Majority House Republicans are pushing ahead with plans to return much of the Iowa state budget surplus via a $369 tax credit for eligible state income taxpayers.
House File 1, which cleared a Ways and Means subcommittee on a 3-2 party-line vote Wednesday, would redistribute up to $570 million of a projected $790 million surplus to a large share of the 2.1 million Iowans who will file state returns next year on income they are earning in 2013.
“This is a way for an overpayment of tax dollars to go back to Iowans,” said Rep. Peter Cownie, R-West Des Moines, who chaired the House panel.
Not everyone agreed Wednesday with returning the surplus to Iowans in the form of a $369 tax credit per eligible individual, arguing that the state has gone through some lean budget years and built up surplus money by underfunding priority programs and services.
“They need to be reinvested, not just handed out,” said Huxley resident Brenda Brink, a member of Iowa Citizens for Community Improvement (CCI).
“This isn’t a bank or a business where we overcharged you and we’re going to give you your money back as a handout,” Brink said. “People don’t feel entitled to that. They want an improved Iowa and the only way to make Iowa a good state and attract other people is to improve the services. That’s where we need to be focusing and not on handouts.”

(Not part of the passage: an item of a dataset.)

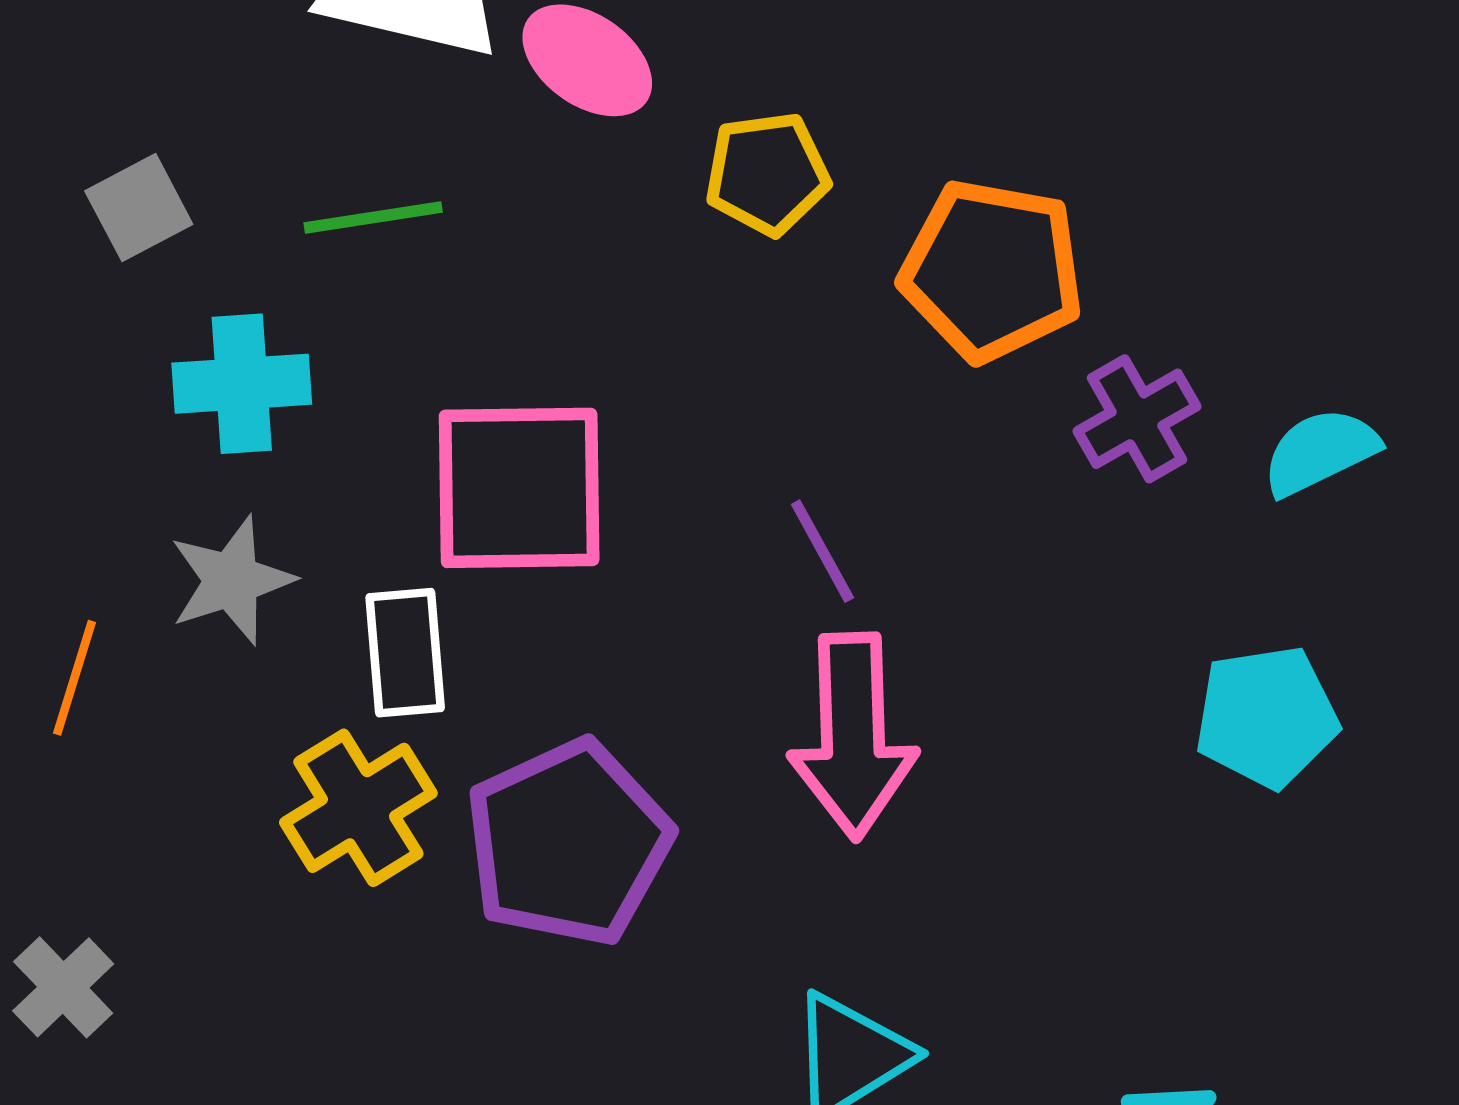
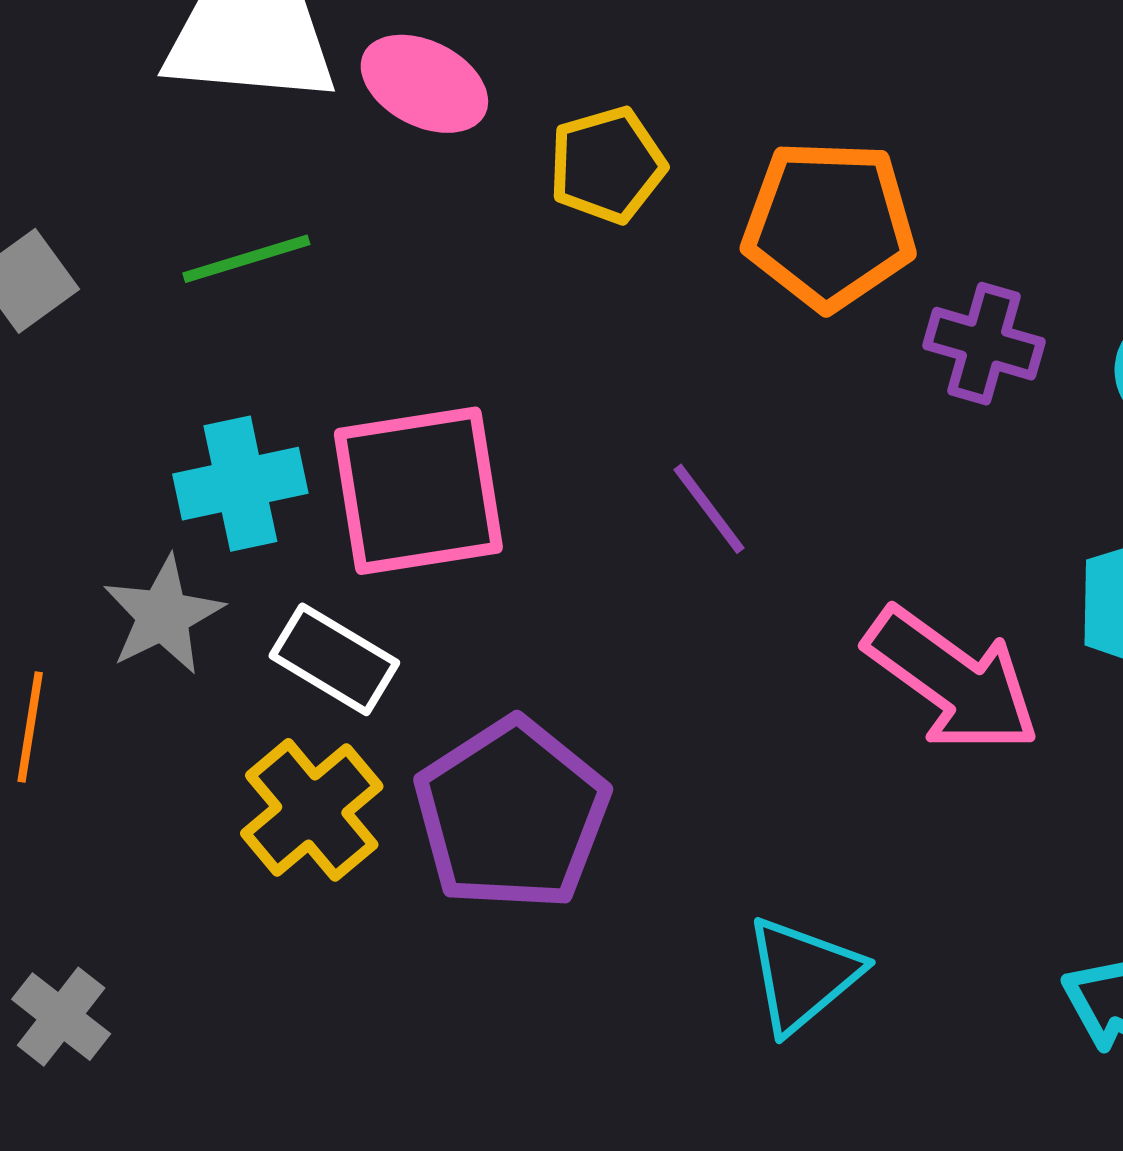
cyan cross: (242, 384) -> (240, 484), moved
purple cross: (1137, 419) -> (984, 344), turned -36
white rectangle: (405, 653) -> (334, 659), turned -46
pink arrow: (853, 736) -> (952, 680), moved, turned -44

Cownie countered that Iowa has seen robust revenue growth at a time when lawmakers and Gov. Terry Branstad have made prudent spending decisions compared to other states and the debt-ridden federal government.
“Our economy is doing quite well,” said Cownie. “Frankly, this is a really good problem.”
Lindsay McQuarry of Muscatine-based Iowans for Tax Relief spoke in favor of the tax credit, saying “We believe that this bill returns money to the taxpayer as it should and as it’s supposed to be.”
CCI member Ken Bowen of West Des Moines said he would like to see the state commit more resources to cleaning up the environment.
“While the money would be nice to have a one-time check, I would rather have clean water in my state,” he said. “I want to be able to take my grandchildren swimming without having to see a sign that says enter at your own risk.”
State officials project that about 30 percent of the 2.1 million state income tax filers wouldn’t take advantage of the new credit which would show up as a new line item on state returns that would allow taxpayers to lower the tax liability by $369 or boost their state refund by that amount. Couples filing jointly would be eligible for tax relief totaling $738.
Rep. Sally Stutsman, D-Riverside, said the state’s surplus position offered “a great opportunity” to invest in one-time needs such as critical road and bridge repairs and upgrades or aiding in the redesign of the county-based mental health system into a regional service delivery network.
“It just seems to me that when we have an excess in funding that we ought to apply it to things that we cut back on in past years,” added Rep. Jerry Kearns, D-Keokuk, who joined Stutsman in opposing H.F. 1. “When we’ve got excess balances then we ought to replenish those things as much as we can. There are a lot of things that are suffering.”
Majority Democrats in the Iowa Senate and Gov. Terry Branstad have indicated they support using part of the state’s projected surplus to deliver property tax relief this session.